[start of Material for the task]
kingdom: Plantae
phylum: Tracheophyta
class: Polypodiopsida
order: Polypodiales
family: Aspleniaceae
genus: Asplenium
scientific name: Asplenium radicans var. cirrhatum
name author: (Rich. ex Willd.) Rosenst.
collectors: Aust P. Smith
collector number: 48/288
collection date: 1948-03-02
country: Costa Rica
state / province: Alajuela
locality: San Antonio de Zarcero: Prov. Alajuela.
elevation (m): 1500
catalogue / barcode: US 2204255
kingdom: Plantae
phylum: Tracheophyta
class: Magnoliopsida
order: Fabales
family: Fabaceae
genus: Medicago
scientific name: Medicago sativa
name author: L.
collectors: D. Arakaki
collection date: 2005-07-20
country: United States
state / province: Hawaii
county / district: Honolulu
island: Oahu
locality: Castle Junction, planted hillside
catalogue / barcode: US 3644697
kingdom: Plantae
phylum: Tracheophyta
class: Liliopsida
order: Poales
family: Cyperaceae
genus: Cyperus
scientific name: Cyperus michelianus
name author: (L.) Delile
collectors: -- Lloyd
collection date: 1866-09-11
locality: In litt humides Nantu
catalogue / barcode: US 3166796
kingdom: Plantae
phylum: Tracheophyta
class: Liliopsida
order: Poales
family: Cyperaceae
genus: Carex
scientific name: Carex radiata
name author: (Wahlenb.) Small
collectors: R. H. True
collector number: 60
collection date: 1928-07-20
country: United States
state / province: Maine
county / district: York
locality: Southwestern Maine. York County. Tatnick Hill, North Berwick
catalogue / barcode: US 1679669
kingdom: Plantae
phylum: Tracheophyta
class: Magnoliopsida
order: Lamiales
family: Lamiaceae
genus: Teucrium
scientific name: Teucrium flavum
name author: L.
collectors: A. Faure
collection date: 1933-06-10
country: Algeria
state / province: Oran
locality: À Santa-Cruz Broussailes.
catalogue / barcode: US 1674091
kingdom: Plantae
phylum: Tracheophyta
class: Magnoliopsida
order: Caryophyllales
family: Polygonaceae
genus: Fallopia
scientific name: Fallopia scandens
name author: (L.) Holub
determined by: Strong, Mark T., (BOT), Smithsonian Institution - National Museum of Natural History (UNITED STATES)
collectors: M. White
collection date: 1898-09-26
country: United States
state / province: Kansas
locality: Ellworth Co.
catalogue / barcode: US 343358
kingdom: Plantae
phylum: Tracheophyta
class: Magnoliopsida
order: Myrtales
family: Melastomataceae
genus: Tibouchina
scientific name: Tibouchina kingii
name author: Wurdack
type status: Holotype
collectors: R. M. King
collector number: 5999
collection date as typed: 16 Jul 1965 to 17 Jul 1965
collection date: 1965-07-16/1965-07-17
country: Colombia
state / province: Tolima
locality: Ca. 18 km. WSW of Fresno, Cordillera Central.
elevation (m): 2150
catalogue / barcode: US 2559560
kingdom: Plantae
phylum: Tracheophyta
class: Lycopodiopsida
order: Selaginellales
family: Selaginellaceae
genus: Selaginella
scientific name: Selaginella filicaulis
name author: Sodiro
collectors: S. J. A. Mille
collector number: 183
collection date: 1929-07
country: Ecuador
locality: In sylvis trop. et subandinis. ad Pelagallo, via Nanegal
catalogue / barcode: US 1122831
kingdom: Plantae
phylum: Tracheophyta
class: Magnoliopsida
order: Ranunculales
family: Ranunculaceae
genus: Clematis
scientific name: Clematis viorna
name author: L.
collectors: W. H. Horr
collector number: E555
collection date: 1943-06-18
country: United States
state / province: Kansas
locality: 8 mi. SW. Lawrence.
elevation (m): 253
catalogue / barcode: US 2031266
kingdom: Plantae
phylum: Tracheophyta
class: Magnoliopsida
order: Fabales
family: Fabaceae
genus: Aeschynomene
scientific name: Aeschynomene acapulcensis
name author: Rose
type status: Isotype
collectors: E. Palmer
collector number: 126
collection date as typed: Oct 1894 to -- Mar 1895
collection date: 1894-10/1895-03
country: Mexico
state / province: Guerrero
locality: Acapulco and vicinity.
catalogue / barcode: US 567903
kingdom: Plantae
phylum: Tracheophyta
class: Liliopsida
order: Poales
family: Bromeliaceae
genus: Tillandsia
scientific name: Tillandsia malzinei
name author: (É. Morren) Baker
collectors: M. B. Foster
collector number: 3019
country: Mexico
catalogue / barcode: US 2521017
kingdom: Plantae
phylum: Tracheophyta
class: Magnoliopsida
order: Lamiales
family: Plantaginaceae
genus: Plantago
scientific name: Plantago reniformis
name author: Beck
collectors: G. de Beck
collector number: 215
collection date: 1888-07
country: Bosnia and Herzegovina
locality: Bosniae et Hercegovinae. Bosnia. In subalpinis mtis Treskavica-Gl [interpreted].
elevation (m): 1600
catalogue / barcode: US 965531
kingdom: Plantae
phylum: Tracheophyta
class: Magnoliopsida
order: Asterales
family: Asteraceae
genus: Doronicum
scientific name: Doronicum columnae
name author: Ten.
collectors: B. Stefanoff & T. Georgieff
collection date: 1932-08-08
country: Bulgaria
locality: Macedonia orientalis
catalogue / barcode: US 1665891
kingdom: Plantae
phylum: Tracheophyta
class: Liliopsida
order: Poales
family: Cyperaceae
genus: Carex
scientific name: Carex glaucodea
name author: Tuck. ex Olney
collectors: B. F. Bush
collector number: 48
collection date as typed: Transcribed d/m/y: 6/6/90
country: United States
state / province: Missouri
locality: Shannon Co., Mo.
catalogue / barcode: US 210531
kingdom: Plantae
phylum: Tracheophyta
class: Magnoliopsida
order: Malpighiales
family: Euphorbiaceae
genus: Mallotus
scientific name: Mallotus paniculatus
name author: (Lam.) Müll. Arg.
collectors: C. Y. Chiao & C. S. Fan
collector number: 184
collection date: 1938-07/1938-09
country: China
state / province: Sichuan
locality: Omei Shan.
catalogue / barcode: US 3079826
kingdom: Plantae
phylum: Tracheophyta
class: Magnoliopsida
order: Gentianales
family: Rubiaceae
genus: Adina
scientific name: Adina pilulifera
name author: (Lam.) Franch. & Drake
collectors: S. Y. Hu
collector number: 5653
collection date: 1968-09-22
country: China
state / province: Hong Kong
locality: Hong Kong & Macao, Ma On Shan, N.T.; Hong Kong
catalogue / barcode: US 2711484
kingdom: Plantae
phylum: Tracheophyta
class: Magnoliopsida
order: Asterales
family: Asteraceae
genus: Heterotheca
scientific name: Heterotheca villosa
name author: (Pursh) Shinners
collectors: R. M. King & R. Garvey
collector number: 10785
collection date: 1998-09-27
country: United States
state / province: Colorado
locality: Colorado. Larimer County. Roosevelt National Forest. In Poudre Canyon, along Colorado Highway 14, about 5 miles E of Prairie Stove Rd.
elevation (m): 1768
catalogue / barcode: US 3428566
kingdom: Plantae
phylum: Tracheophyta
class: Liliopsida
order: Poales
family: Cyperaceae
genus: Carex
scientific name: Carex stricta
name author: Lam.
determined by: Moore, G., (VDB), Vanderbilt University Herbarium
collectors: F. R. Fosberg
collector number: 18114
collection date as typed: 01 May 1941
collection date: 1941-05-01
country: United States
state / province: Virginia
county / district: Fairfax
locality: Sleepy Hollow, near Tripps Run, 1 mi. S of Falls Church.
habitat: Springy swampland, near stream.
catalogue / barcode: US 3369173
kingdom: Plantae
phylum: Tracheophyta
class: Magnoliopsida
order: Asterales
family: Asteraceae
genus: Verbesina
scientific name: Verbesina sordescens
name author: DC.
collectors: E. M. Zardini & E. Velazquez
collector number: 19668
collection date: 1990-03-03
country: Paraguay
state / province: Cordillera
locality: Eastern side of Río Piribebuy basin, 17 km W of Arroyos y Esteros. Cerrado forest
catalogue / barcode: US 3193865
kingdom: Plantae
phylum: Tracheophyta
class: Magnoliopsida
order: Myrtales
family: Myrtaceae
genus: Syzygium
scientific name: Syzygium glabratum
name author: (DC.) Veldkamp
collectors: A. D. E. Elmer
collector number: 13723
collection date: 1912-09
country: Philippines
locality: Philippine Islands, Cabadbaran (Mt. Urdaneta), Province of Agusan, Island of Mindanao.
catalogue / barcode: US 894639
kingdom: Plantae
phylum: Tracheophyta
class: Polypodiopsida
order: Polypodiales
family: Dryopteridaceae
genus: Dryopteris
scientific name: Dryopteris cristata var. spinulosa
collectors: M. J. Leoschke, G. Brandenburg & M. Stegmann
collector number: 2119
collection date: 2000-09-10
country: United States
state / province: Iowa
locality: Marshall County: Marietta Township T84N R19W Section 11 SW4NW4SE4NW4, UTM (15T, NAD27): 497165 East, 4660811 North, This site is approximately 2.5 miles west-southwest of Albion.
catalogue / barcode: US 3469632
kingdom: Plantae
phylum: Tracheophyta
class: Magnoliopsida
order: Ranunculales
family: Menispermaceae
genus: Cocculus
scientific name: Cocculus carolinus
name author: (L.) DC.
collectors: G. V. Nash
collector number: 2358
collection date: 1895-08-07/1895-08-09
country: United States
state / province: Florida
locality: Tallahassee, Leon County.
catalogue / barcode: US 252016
[end of Material for the task]
** Task requirements **
Quote the records word for word, from the line containing "locality: Acapulco and vicinity." through the line containing "catalogue / barcode: US 3079826", with both of those lines included.

** Problem solution **
locality: Acapulco and vicinity.
catalogue / barcode: US 567903
kingdom: Plantae
phylum: Tracheophyta
class: Liliopsida
order: Poales
family: Bromeliaceae
genus: Tillandsia
scientific name: Tillandsia malzinei
name author: (É. Morren) Baker
collectors: M. B. Foster
collector number: 3019
country: Mexico
catalogue / barcode: US 2521017
kingdom: Plantae
phylum: Tracheophyta
class: Magnoliopsida
order: Lamiales
family: Plantaginaceae
genus: Plantago
scientific name: Plantago reniformis
name author: Beck
collectors: G. de Beck
collector number: 215
collection date: 1888-07
country: Bosnia and Herzegovina
locality: Bosniae et Hercegovinae. Bosnia. In subalpinis mtis Treskavica-Gl [interpreted].
elevation (m): 1600
catalogue / barcode: US 965531
kingdom: Plantae
phylum: Tracheophyta
class: Magnoliopsida
order: Asterales
family: Asteraceae
genus: Doronicum
scientific name: Doronicum columnae
name author: Ten.
collectors: B. Stefanoff & T. Georgieff
collection date: 1932-08-08
country: Bulgaria
locality: Macedonia orientalis
catalogue / barcode: US 1665891
kingdom: Plantae
phylum: Tracheophyta
class: Liliopsida
order: Poales
family: Cyperaceae
genus: Carex
scientific name: Carex glaucodea
name author: Tuck. ex Olney
collectors: B. F. Bush
collector number: 48
collection date as typed: Transcribed d/m/y: 6/6/90
country: United States
state / province: Missouri
locality: Shannon Co., Mo.
catalogue / barcode: US 210531
kingdom: Plantae
phylum: Tracheophyta
class: Magnoliopsida
order: Malpighiales
family: Euphorbiaceae
genus: Mallotus
scientific name: Mallotus paniculatus
name author: (Lam.) Müll. Arg.
collectors: C. Y. Chiao & C. S. Fan
collector number: 184
collection date: 1938-07/1938-09
country: China
state / province: Sichuan
locality: Omei Shan.
catalogue / barcode: US 3079826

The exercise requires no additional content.